------ RECORD EXTRACTS
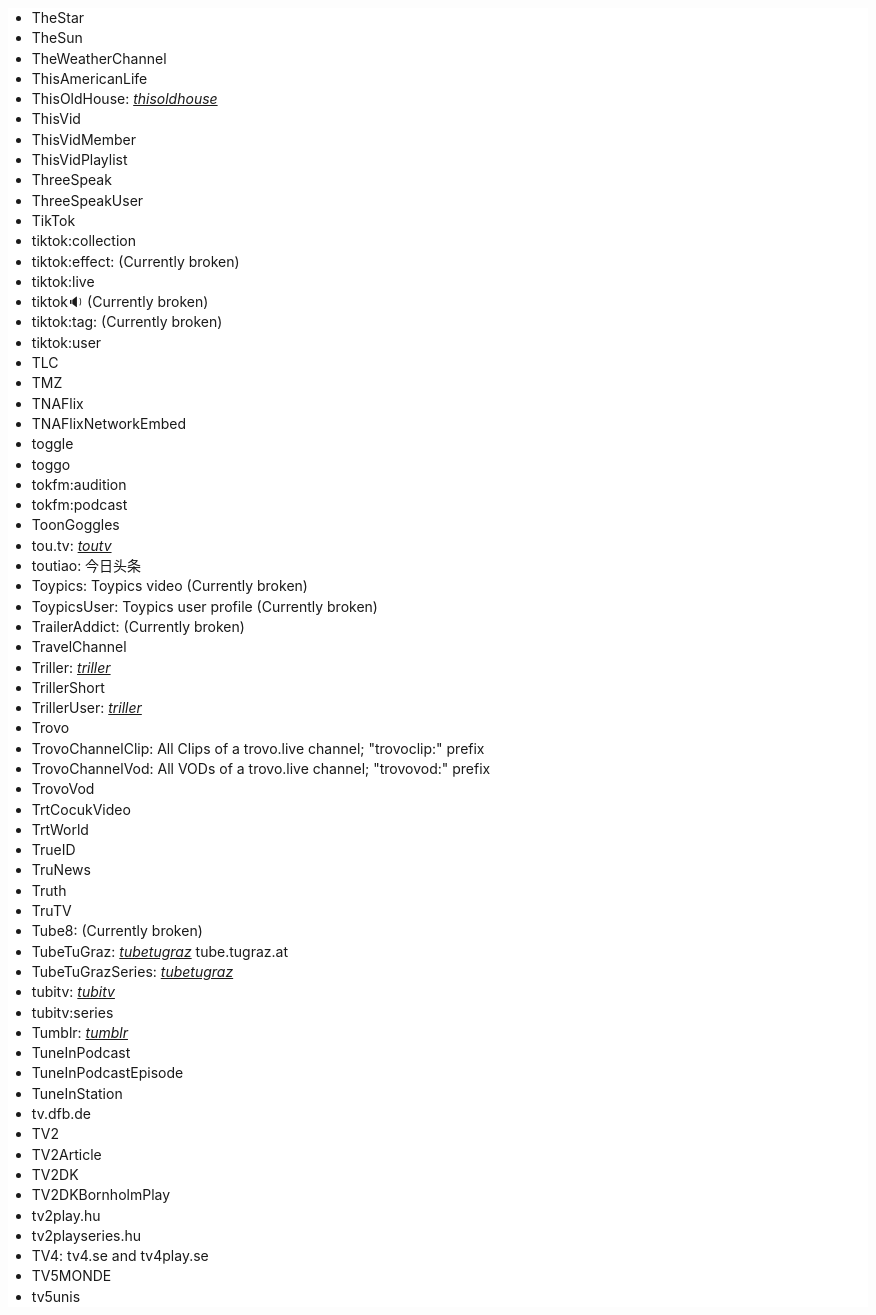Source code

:  - TheStar
 - TheSun
 - TheWeatherChannel
 - ThisAmericanLife
 - ThisOldHouse: [*thisoldhouse*](## "netrc machine")
 - ThisVid
 - ThisVidMember
 - ThisVidPlaylist
 - ThreeSpeak
 - ThreeSpeakUser
 - TikTok
 - tiktok:collection
 - tiktok:effect: (Currently broken)
 - tiktok:live
 - tiktok:sound: (Currently broken)
 - tiktok:tag: (Currently broken)
 - tiktok:user
 - TLC
 - TMZ
 - TNAFlix
 - TNAFlixNetworkEmbed
 - toggle
 - toggo
 - tokfm:audition
 - tokfm:podcast
 - ToonGoggles
 - tou.tv: [*toutv*](## "netrc machine")
 - toutiao: 今日头条
 - Toypics: Toypics video (Currently broken)
 - ToypicsUser: Toypics user profile (Currently broken)
 - TrailerAddict: (Currently broken)
 - TravelChannel
 - Triller: [*triller*](## "netrc machine")
 - TrillerShort
 - TrillerUser: [*triller*](## "netrc machine")
 - Trovo
 - TrovoChannelClip: All Clips of a trovo.live channel; "trovoclip:" prefix
 - TrovoChannelVod: All VODs of a trovo.live channel; "trovovod:" prefix
 - TrovoVod
 - TrtCocukVideo
 - TrtWorld
 - TrueID
 - TruNews
 - Truth
 - TruTV
 - Tube8: (Currently broken)
 - TubeTuGraz: [*tubetugraz*](## "netrc machine") tube.tugraz.at
 - TubeTuGrazSeries: [*tubetugraz*](## "netrc machine")
 - tubitv: [*tubitv*](## "netrc machine")
 - tubitv:series
 - Tumblr: [*tumblr*](## "netrc machine")
 - TuneInPodcast
 - TuneInPodcastEpisode
 - TuneInStation
 - tv.dfb.de
 - TV2
 - TV2Article
 - TV2DK
 - TV2DKBornholmPlay
 - tv2play.hu
 - tv2playseries.hu
 - TV4: tv4.se and tv4play.se
 - TV5MONDE
 - tv5unis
------------
» **AIM OF THE TASK**: Please give again the lines above between the line holding "- ThisOldHouse: [*thisoldhouse*](##" and the line holding "- tv2playseries.hu", inclusive, exactly as they are and with nothing added.

» **RESULT OF THIS EXERCISE**:
 - ThisOldHouse: [*thisoldhouse*](## "netrc machine")
 - ThisVid
 - ThisVidMember
 - ThisVidPlaylist
 - ThreeSpeak
 - ThreeSpeakUser
 - TikTok
 - tiktok:collection
 - tiktok:effect: (Currently broken)
 - tiktok:live
 - tiktok:sound: (Currently broken)
 - tiktok:tag: (Currently broken)
 - tiktok:user
 - TLC
 - TMZ
 - TNAFlix
 - TNAFlixNetworkEmbed
 - toggle
 - toggo
 - tokfm:audition
 - tokfm:podcast
 - ToonGoggles
 - tou.tv: [*toutv*](## "netrc machine")
 - toutiao: 今日头条
 - Toypics: Toypics video (Currently broken)
 - ToypicsUser: Toypics user profile (Currently broken)
 - TrailerAddict: (Currently broken)
 - TravelChannel
 - Triller: [*triller*](## "netrc machine")
 - TrillerShort
 - TrillerUser: [*triller*](## "netrc machine")
 - Trovo
 - TrovoChannelClip: All Clips of a trovo.live channel; "trovoclip:" prefix
 - TrovoChannelVod: All VODs of a trovo.live channel; "trovovod:" prefix
 - TrovoVod
 - TrtCocukVideo
 - TrtWorld
 - TrueID
 - TruNews
 - Truth
 - TruTV
 - Tube8: (Currently broken)
 - TubeTuGraz: [*tubetugraz*](## "netrc machine") tube.tugraz.at
 - TubeTuGrazSeries: [*tubetugraz*](## "netrc machine")
 - tubitv: [*tubitv*](## "netrc machine")
 - tubitv:series
 - Tumblr: [*tumblr*](## "netrc machine")
 - TuneInPodcast
 - TuneInPodcastEpisode
 - TuneInStation
 - tv.dfb.de
 - TV2
 - TV2Article
 - TV2DK
 - TV2DKBornholmPlay
 - tv2play.hu
 - tv2playseries.hu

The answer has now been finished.